Q1 Financial Report Shows Depth of Fiscal Problems

A first quarter report comparing the 2019-20 three-month actuals to last year’s reinforces the need for spending restraint in order to balance Alberta’s books.

Actual revenue for April to June 2019 was virtually identical between the two years at $13.4 billion, while total expense was $364 million lower. Operating expense and debt servicing costs, a legacy of the previous administration, continued to increase as operating expenses grew $270 million and debt servicing increased $93 million.  

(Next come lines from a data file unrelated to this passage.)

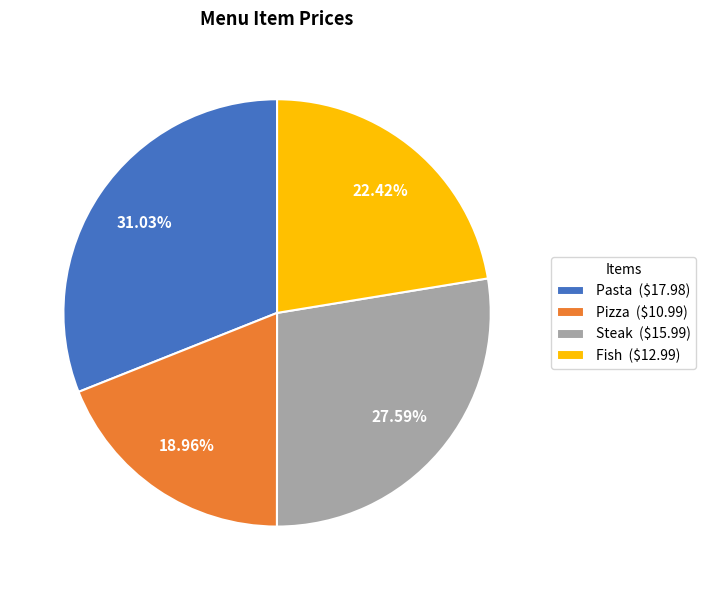

What percentage is the Pasta slice, to the nearest percent?

31%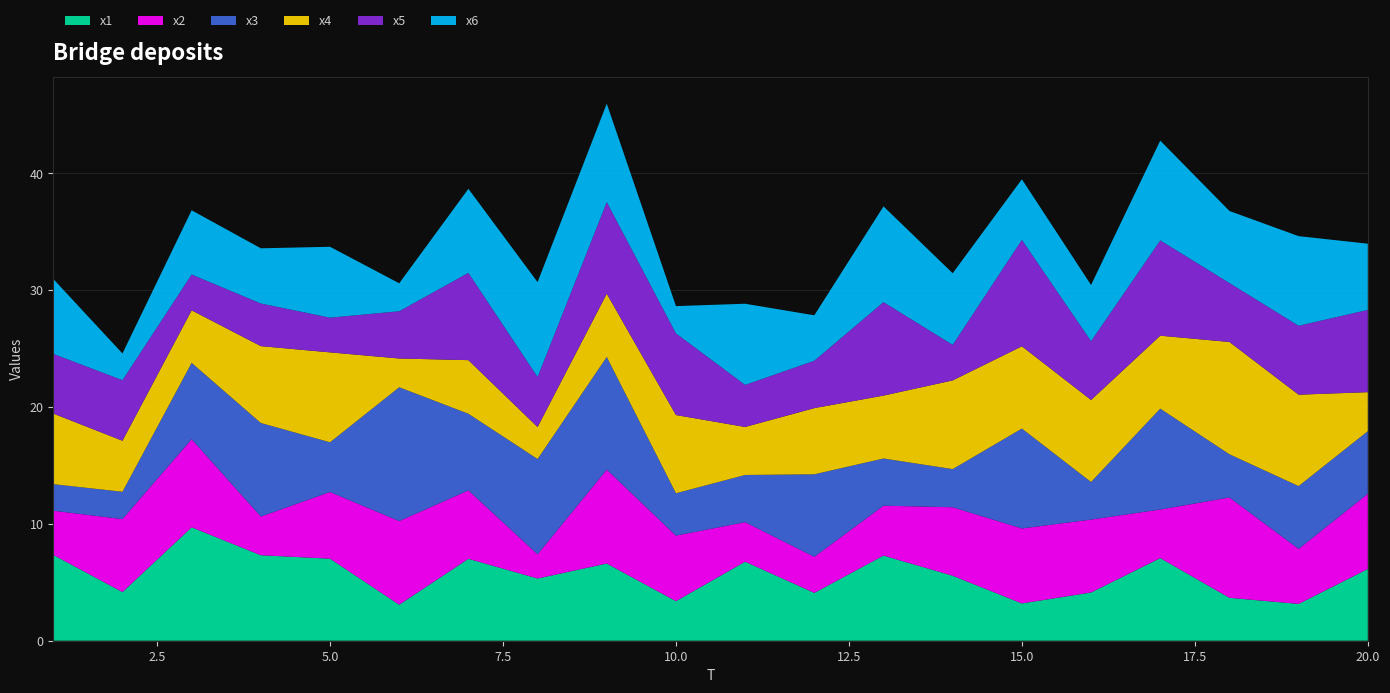

Reading left to right, transcribe all the data shown in this chart.

x1: 1=7.3	2=4.2	3=9.7	4=7.3	5=7.0	6=3.1	7=7.0	8=5.3	9=6.6	10=3.4	11=6.8	12=4.1	13=7.3	14=5.6	15=3.2	16=4.1	17=7.1	18=3.7	19=3.2	20=6.1
x2: 1=3.8	2=6.2	3=7.5	4=3.3	5=5.7	6=7.2	7=5.9	8=2.1	9=8.0	10=5.6	11=3.4	12=3.1	13=4.3	14=5.9	15=6.4	16=6.2	17=4.2	18=8.6	19=4.7	20=6.4
x3: 1=2.3	2=2.3	3=6.5	4=8.0	5=4.3	6=11.5	7=6.6	8=8.2	9=9.6	10=3.6	11=4.0	12=7.1	13=4.0	14=3.3	15=8.6	16=3.2	17=8.6	18=3.7	19=5.4	20=5.4
x4: 1=6.0	2=4.4	3=4.5	4=6.6	5=7.7	6=2.5	7=4.6	8=2.7	9=5.4	10=6.7	11=4.1	12=5.7	13=5.4	14=7.6	15=7.0	16=7.0	17=6.2	18=9.6	19=7.8	20=3.3
x5: 1=5.1	2=5.2	3=3.1	4=3.7	5=3.0	6=4.0	7=7.5	8=4.3	9=7.8	10=7.0	11=3.6	12=4.1	13=8.0	14=3.0	15=9.1	16=5.0	17=8.2	18=5.0	19=5.9	20=7.0
x6: 1=6.4	2=2.3	3=5.5	4=4.7	5=6.1	6=2.4	7=7.2	8=8.1	9=8.4	10=2.3	11=6.9	12=3.9	13=8.2	14=6.1	15=5.2	16=4.8	17=8.5	18=6.2	19=7.7	20=5.7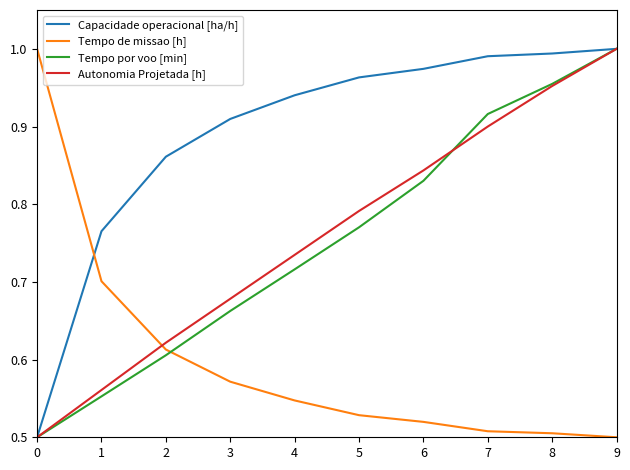

Is it true that Tempo por voo [min] equals 1.0 at 8?

True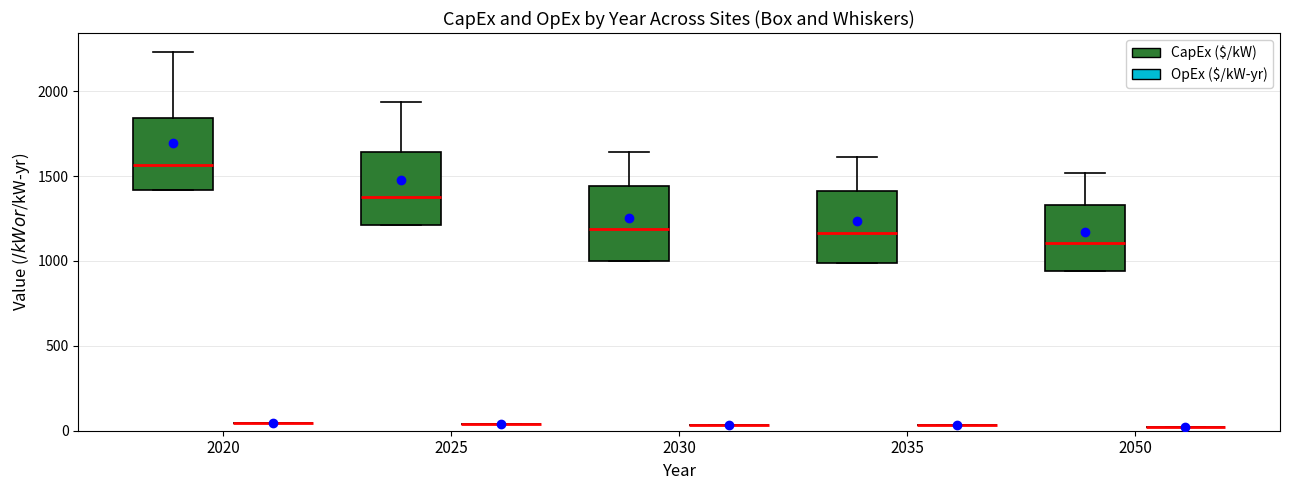

Reading left to right, transcribe this box plot: for each box, give where its median line is, the range the box spans, and where its two whiskers end, as read against the y-axis. The values are not printed on the chart, so give them approximately, as read against the axis.

2020 (CapEx ($/kW)): median 1550, box 1400 to 1850, whiskers 1400 to 2250
2020 (OpEx ($/kW-yr)): box collapsed to a line at 50, whiskers 50 to 50
2025 (CapEx ($/kW)): median 1400, box 1200 to 1650, whiskers 1200 to 1950
2025 (OpEx ($/kW-yr)): box collapsed to a line at 50, whiskers 50 to 50
2030 (CapEx ($/kW)): median 1200, box 1000 to 1450, whiskers 1000 to 1650
2030 (OpEx ($/kW-yr)): box collapsed to a line at 50, whiskers 50 to 50
2035 (CapEx ($/kW)): median 1150, box 1000 to 1400, whiskers 1000 to 1600
2035 (OpEx ($/kW-yr)): box collapsed to a line at 50, whiskers 50 to 50
2050 (CapEx ($/kW)): median 1100, box 950 to 1350, whiskers 950 to 1500
2050 (OpEx ($/kW-yr)): box collapsed to a line at 0, whiskers 0 to 0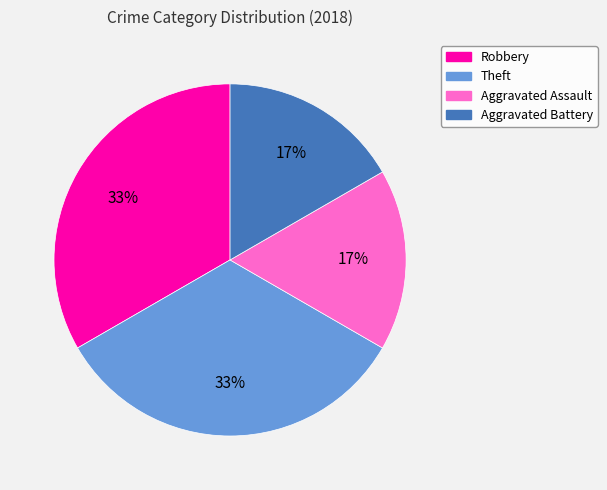

Is Aggravated Battery the majority of the pie?

No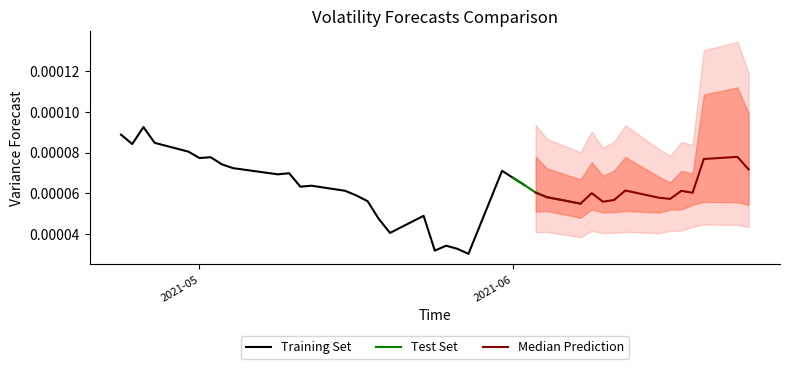

The vf_CPGJRiteration series shows 0.0 at 26. True or false?

False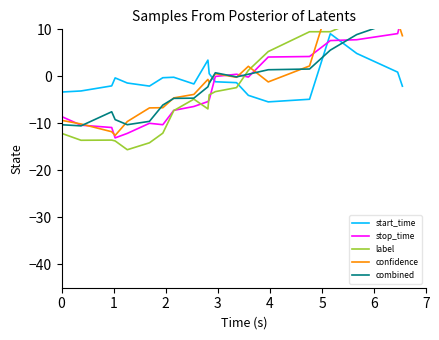

What is the value of the label point at the 1st from the left?

-12.1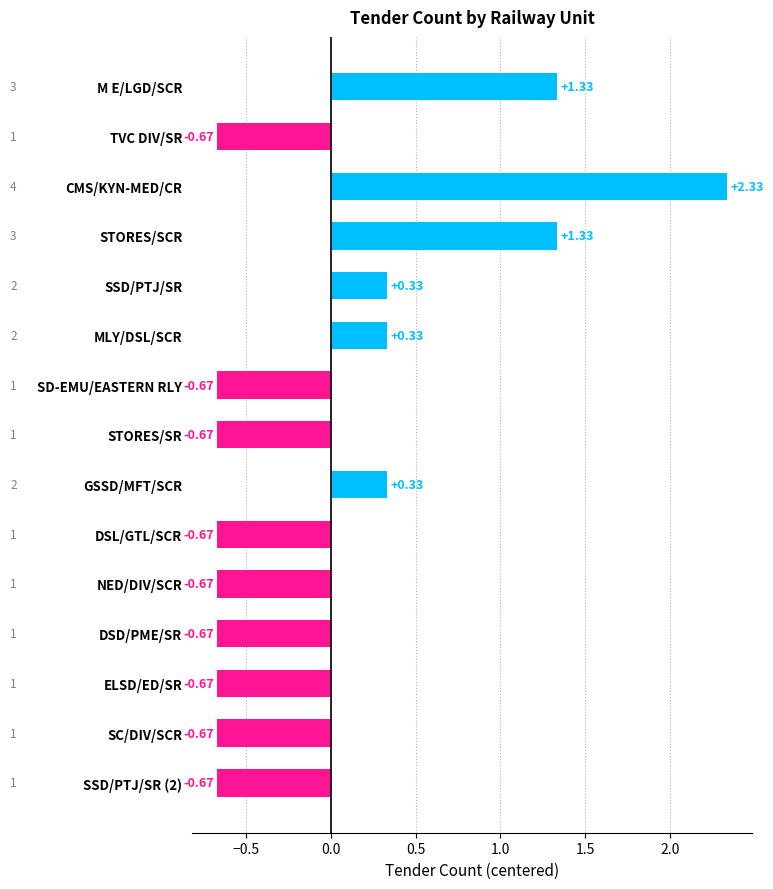

What is the change in value from STORES/SCR to ELSD/ED/SR?

-2.0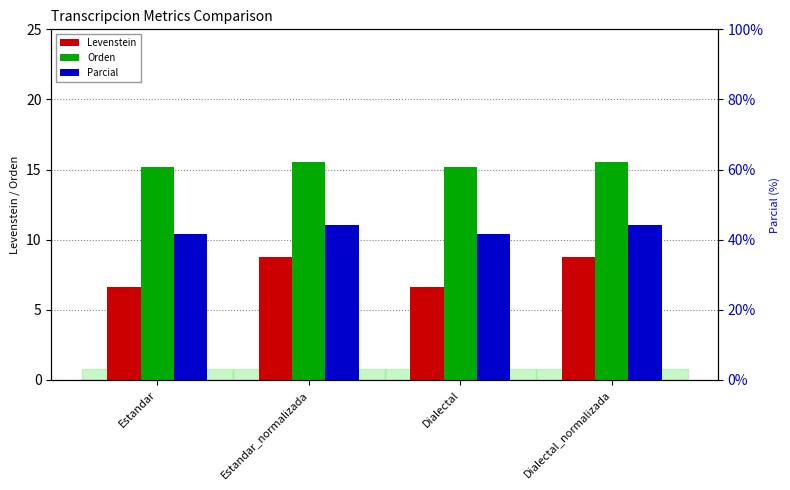

The value of Parcial at Estandar_normalizada is 9.4. True or false?

False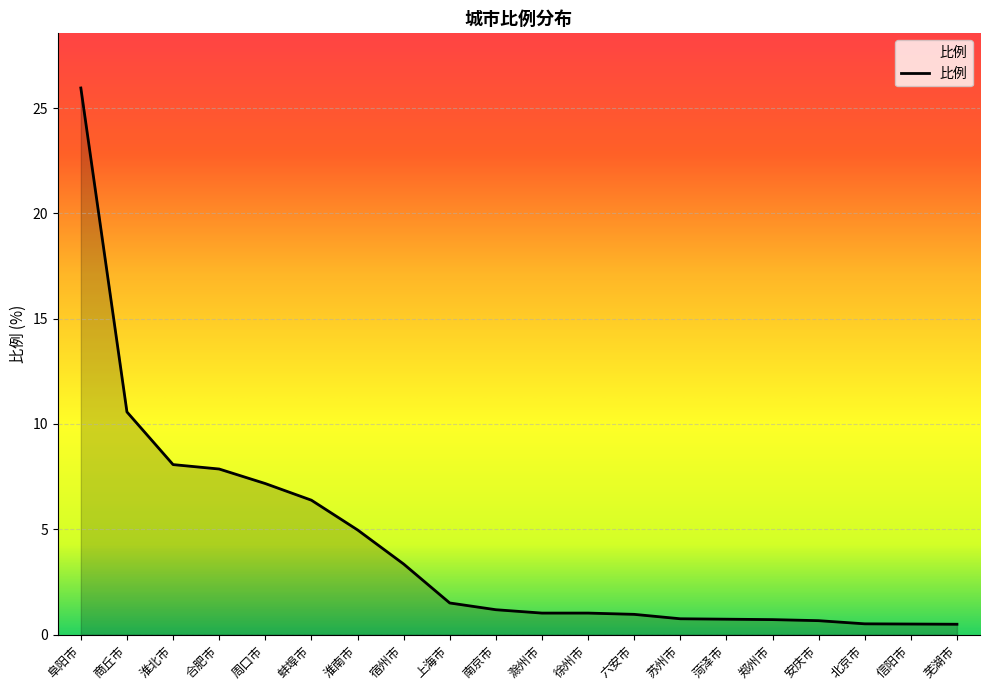

What is the difference between the maximum and minimum values?

25.5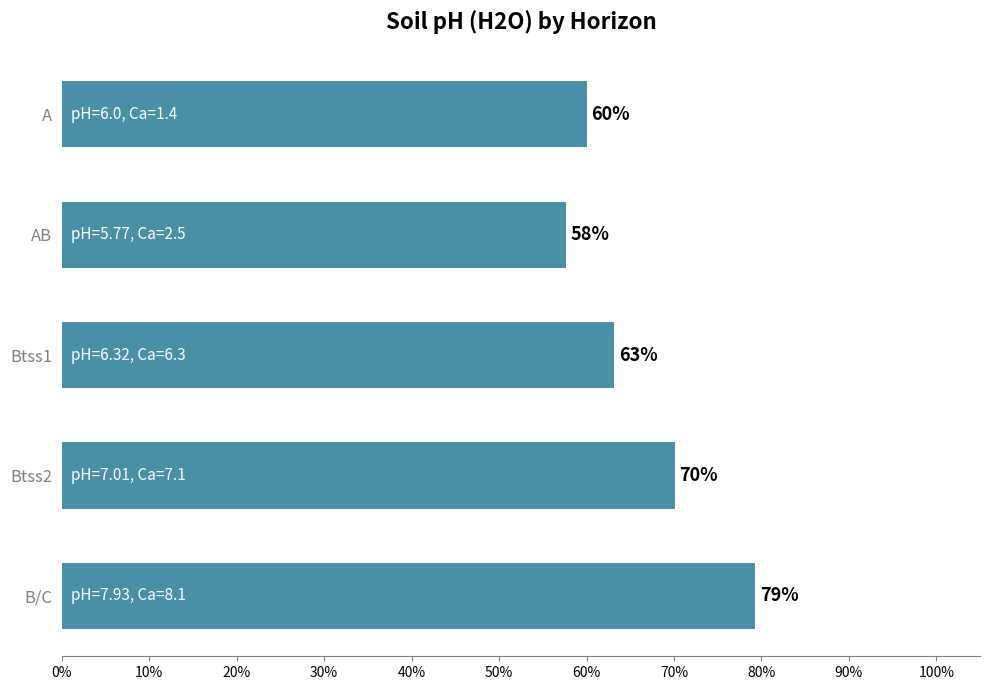

Are the bars horizontal?

Yes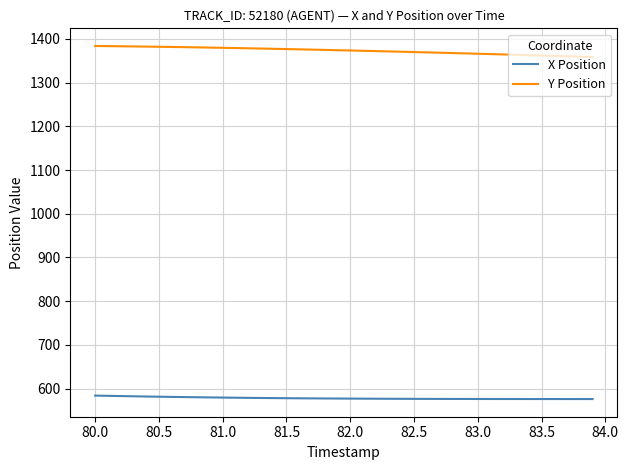

True or false: X Position and Y Position cross at least once.

False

“This Q1 report shows just how much work is needed to get Alberta back on track. Compared to Q1 last year, we are now paying an additional $93 million on debt servicing instead of on programs and services for Albertans. Burdened with cost pressures and compounding debt left by previous governments, we have to find ways to exercise restraint.”Travis Toews, President of Treasury Board and Minister of Finance

As the budget will be introduced this fall, the first quarter update only compares financial information from the first three months of 2019-20 to the first three months of 2018-19.

Other highlights include:

  • Income tax revenue was $166 million higher this year, mainly due to growth in household income and corporate profits.
  • Other tax revenue was $66 million lower, primarily due to the elimination of the carbon tax, and lower tobacco and fuel consumption.
  • Resource revenue was $164 million higher mainly as the light-heavy oil price differential has been much narrower this year, mitigating lower actual oil prices.
  • Total expense is $364 million lower this year. Operating expense is $270 million higher, while capital grant expense is $767 million lower.
  • Debt servicing costs are up a net $93 million, mainly due to the increase in debt incurred last year, which requires tax dollars to be diverted from programs to pay for the resulting higher interest costs.